According to an Absurd Creature of the Week article at wired.com (how does one get that gig?!), a tortoise beetle mama lays her eggs and then sticks around with the larva, protecting them and helping them find food for up to two months. (During which she doesn’t eat at all, herself.) The baby larvae make themselves shields out of poop and old exoskeletons, which they can lift off their backs when threatened, waving them around and even smacking at anything that comes close. Meanwhile mama charges in a circle around her babies to protect them and flies back if knocked away. What if instead of saying mama bear, I started saying, I’m going to go all tortoise beetle mama (to protect my child)? It fits but would probably confuse people.
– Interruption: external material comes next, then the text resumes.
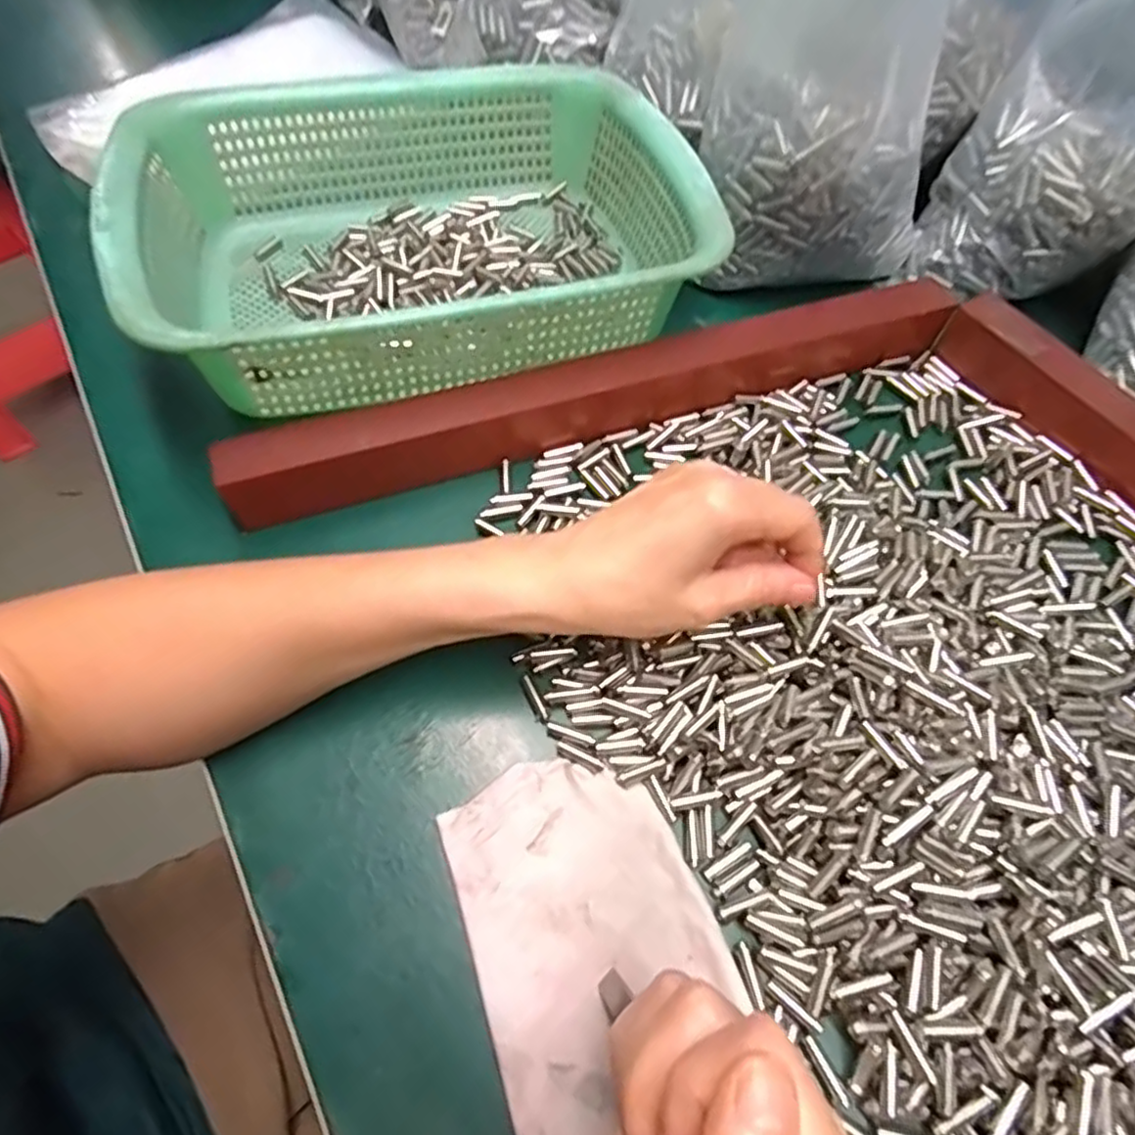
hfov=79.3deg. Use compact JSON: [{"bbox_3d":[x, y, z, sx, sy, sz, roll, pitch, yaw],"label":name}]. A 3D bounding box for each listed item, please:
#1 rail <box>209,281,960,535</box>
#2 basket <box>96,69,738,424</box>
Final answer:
[{"bbox_3d":[0.024,-0.095,0.356,0.386,0.035,0.035,-19,63,-11],"label":"rail"},{"bbox_3d":[-0.082,-0.191,0.385,0.288,0.084,0.223,-16,63,-10],"label":"basket"}]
The Wired article calls the poop structure a shield and a sword. But in Entomology Today (what, that’s a real magazine?) it’s referred to it as an umbrella. Not only does the article have a number of really cool photos of larva and adult tortoise beetles but it answers a question I had, is the poopy aroma what helps ward off dangers? According to an entomologist interviewed, the answer is probably. So rather than spearing or smacking an opponent with dried poop to hurt it, the larva is likely waving and hitting it in an effort to gross the predator out enough so it leaves. Dried poop, smelly and not so yummy.

The article also said a group of entomologists would be looking for the answer to that question and others with the help of a 2-year National Science Foundation grant. Since it was written in 2016, the results of that research project are probably already published somewhere but, unfortunately, I wasn’t able to find it. Inquiring minds like mine want to know more about poop.

For me, the most fun part about finding a tortoise beetle was the contrast of the beautiful adult bug and the icky, sticky poop covered babies. The beetle I found was such a gorgeous glittery green with a little bit of yellow, my mom’s favorite color. I also noticed what looked like a clear shield on the outer edges of the beetle, which covers the head and legs. The beetles I saw online were green, orange or gold and many can apparently change colors.

I had so much fun observing and learning about tortoise beetles. I had absolutely no idea such a bug lives in my home state of Minnesota.